Entries provided:
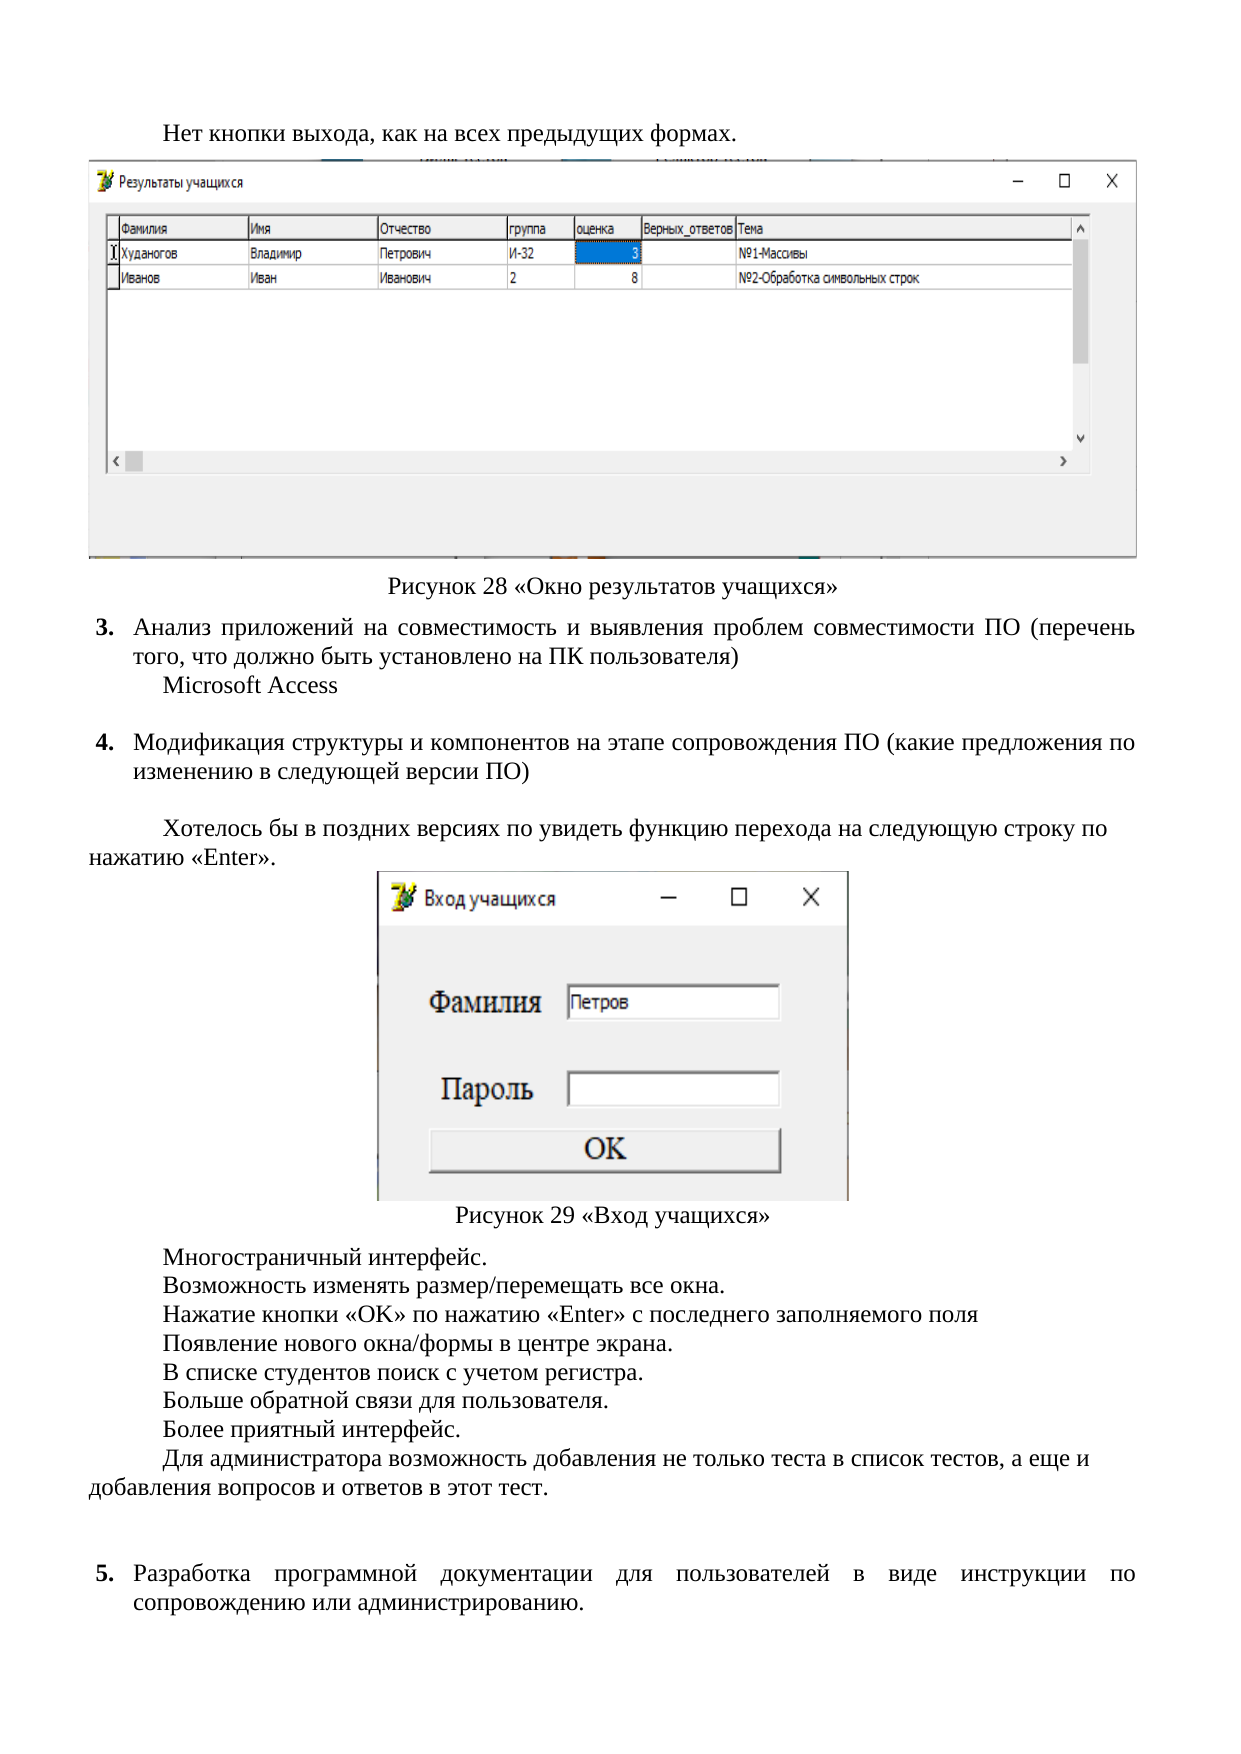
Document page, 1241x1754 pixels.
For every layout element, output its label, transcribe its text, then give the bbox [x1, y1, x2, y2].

list Microsoft Access [88, 670, 1137, 698]
text Многостраничный интерфейс. [88, 1242, 1137, 1271]
text Рисунок 28 «Окно результатов учащихся» [88, 571, 1137, 600]
text Для администратора возможность добавления не только теста в список тестов, а еще и добавления вопросов и ответов в этот тест. [88, 1443, 1137, 1501]
picture [88, 159, 1137, 559]
list Разработка программной документации для пользователей в виде инструкции по сопровождению или администрированию. [95, 1558, 1137, 1616]
list Хотелось бы в поздних версиях по увидеть функцию перехода на следующую строку по нажатию «Enter». [88, 813, 1137, 871]
list Модификация структуры и компонентов на этапе сопровождения ПО (какие предложения по изменению в следующей версии ПО) [95, 727, 1137, 785]
text Больше обратной связи для пользователя. [88, 1386, 1137, 1414]
text Нет кнопки выхода, как на всех предыдущих формах. [88, 118, 1137, 147]
text В списке студентов поиск с учетом регистра. [88, 1357, 1137, 1386]
picture [376, 871, 849, 1201]
text Возможность изменять размер/перемещать все окна. [88, 1271, 1137, 1299]
text Более приятный интерфейс. [88, 1414, 1137, 1443]
text Нажатие кнопки «OK» по нажатию «Enter» с последнего заполняемого поля [88, 1299, 1137, 1328]
text Рисунок 29 «Вход учащихся» [88, 1201, 1137, 1229]
list Анализ приложений на совместимость и выявления проблем совместимости ПО (перечень того, что должно быть установлено на ПК пользователя) [95, 612, 1137, 670]
text Появление нового окна/формы в центре экрана. [88, 1328, 1137, 1357]
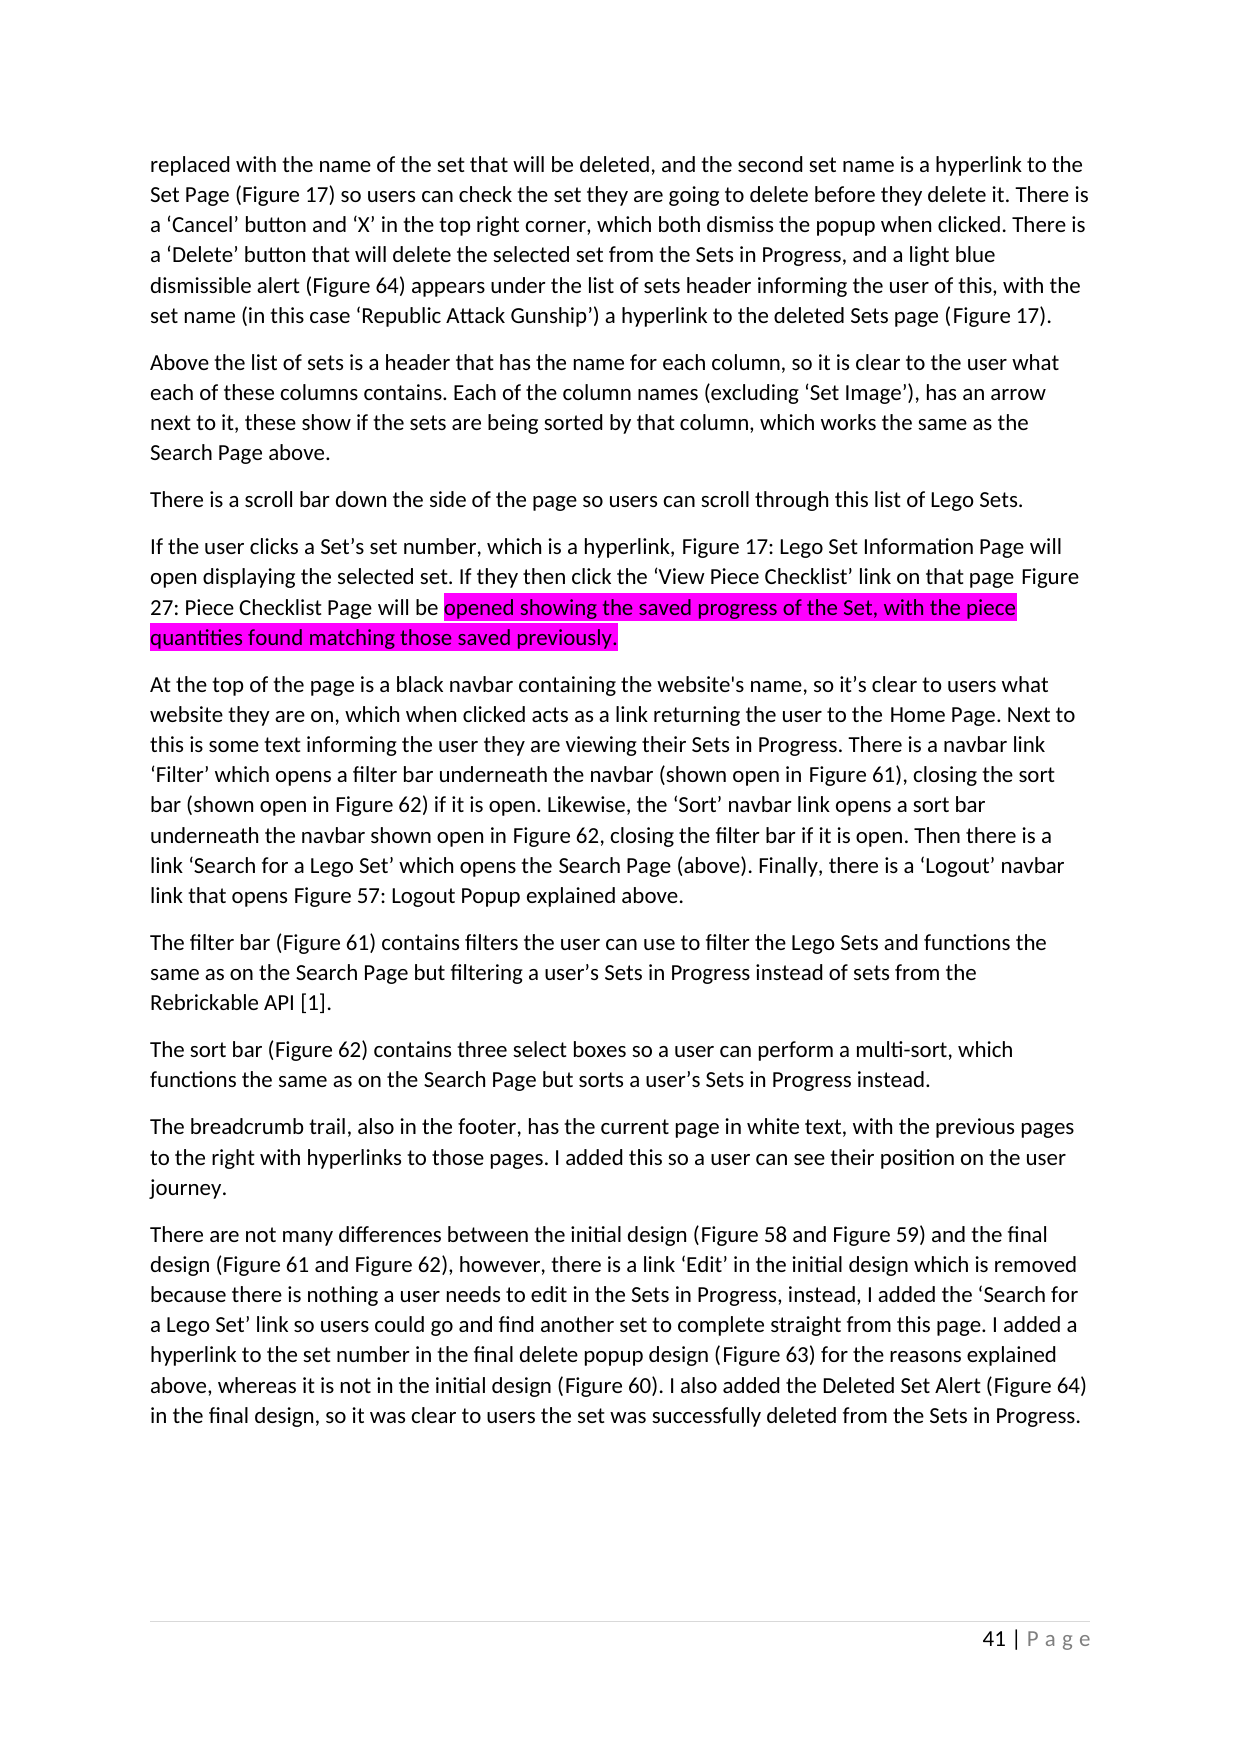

Your instructions:
Find every line in the records that has the word "интерфейс". Copy those lines.

Answer below:
text Многостраничный интерфейс. [88, 1242, 1137, 1271]
text Более приятный интерфейс. [88, 1414, 1137, 1443]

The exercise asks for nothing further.